Richardet Renaud, Chappelier Jean-Cédric, Telefont Martin, Hill Sean
Blue Brain Project, Brain Mind Institute and School of Computer and Communication Sciences, Ecole Polytechnique Fédérale de Lausanne (EPFL), Lausanne, Switzerland.
Bioinformatics. 2015 May 15;31(10):1640-7. doi: 10.1093/bioinformatics/btv025. Epub 2015 Jan 20.

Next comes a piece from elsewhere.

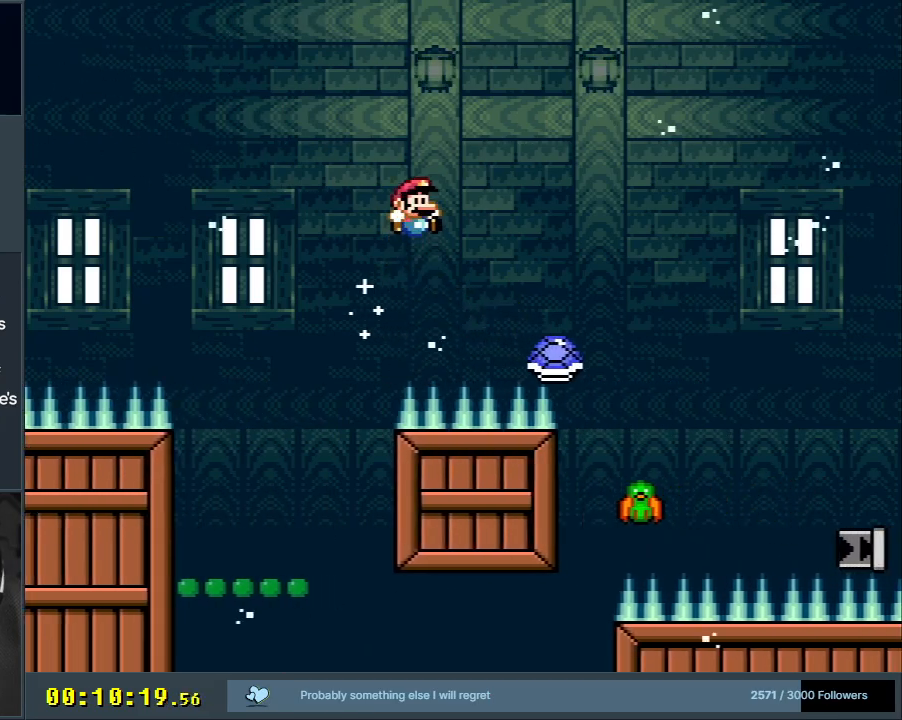
{"buttons": ["B", "Y", "DPAD_RIGHT"], "events": [[250, "DPAD_RIGHT", "up"], [267, "B", "up"], [367, "B", "down"], [417, "DPAD_LEFT", "down"], [483, "DPAD_LEFT", "up"], [483, "DPAD_UP", "down"], [500, "DPAD_RIGHT", "down"], [500, "DPAD_UP", "up"]]}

In neuroscience, as in many other scientific domains, the primary form of knowledge dissemination is through published articles. One challenge for modern neuroinformatics is finding methods to make the knowledge from the tremendous backlog of publications accessible for search, analysis and the integration of such data into computational models. A key example of this is metascale brain connectivity, where results are not reported in a normalized repository. Instead, these experimental results are published in natural language, scattered among individual scientific publications. This lack of normalization and centralization hinders the large-scale integration of brain connectivity results. In this article, we present text-mining models to extract and aggregate brain connectivity results from 13.2 million PubMed abstracts and 630 216 full-text publications related to neuroscience. The brain regions are identified with three different named entity recognizers (NERs) and then normalized against two atlases: the Allen Brain Atlas (ABA) and the atlas from the Brain Architecture Management System (BAMS). We then use three different extractors to assess inter-region connectivity.
NERs and connectivity extractors are evaluated against a manually annotated corpus. The complete in litero extraction models are also evaluated against in vivo connectivity data from ABA with an estimated precision of 78%. The resulting database contains over 4 million brain region mentions and over 100 000 (ABA) and 122 000 (BAMS) potential brain region connections. This database drastically accelerates connectivity literature review, by providing a centralized repository of connectivity data to neuroscientists.
在神经科学领域,与许多其他科学领域一样,知识传播的主要形式是通过已发表的文章。现代神经信息学面临的一个挑战是找到方法,使大量积压的出版物中的知识能够用于搜索、分析,并将这些数据整合到计算模型中。一个关键的例子是元尺度脑连接性,其结果并未在标准化的知识库中报告。相反,这些实验结果是以自然语言发表的,分散在各个科学出版物中。这种缺乏标准化和集中化的情况阻碍了脑连接性结果的大规模整合。在本文中,我们提出了文本挖掘模型,以从1320万篇PubMed摘要和630216篇与神经科学相关的全文出版物中提取和汇总脑连接性结果。使用三种不同的命名实体识别器(NER)来识别脑区,然后根据两个图谱进行标准化:艾伦脑图谱(ABA)和脑结构管理系统(BAMS)的图谱。然后我们使用三种不同的提取器来评估区域间的连接性。
针对一个人工注释的语料库对NER和连接性提取器进行了评估。完整的逐字提取模型也根据ABA的体内连接性数据进行了评估,估计精度为78%。所得数据库包含超过400万个脑区提及以及超过100000个(ABA)和122000个(BAMS)潜在的脑区连接。该数据库通过为神经科学家提供连接性数据的集中存储库,极大地加速了连接性文献综述。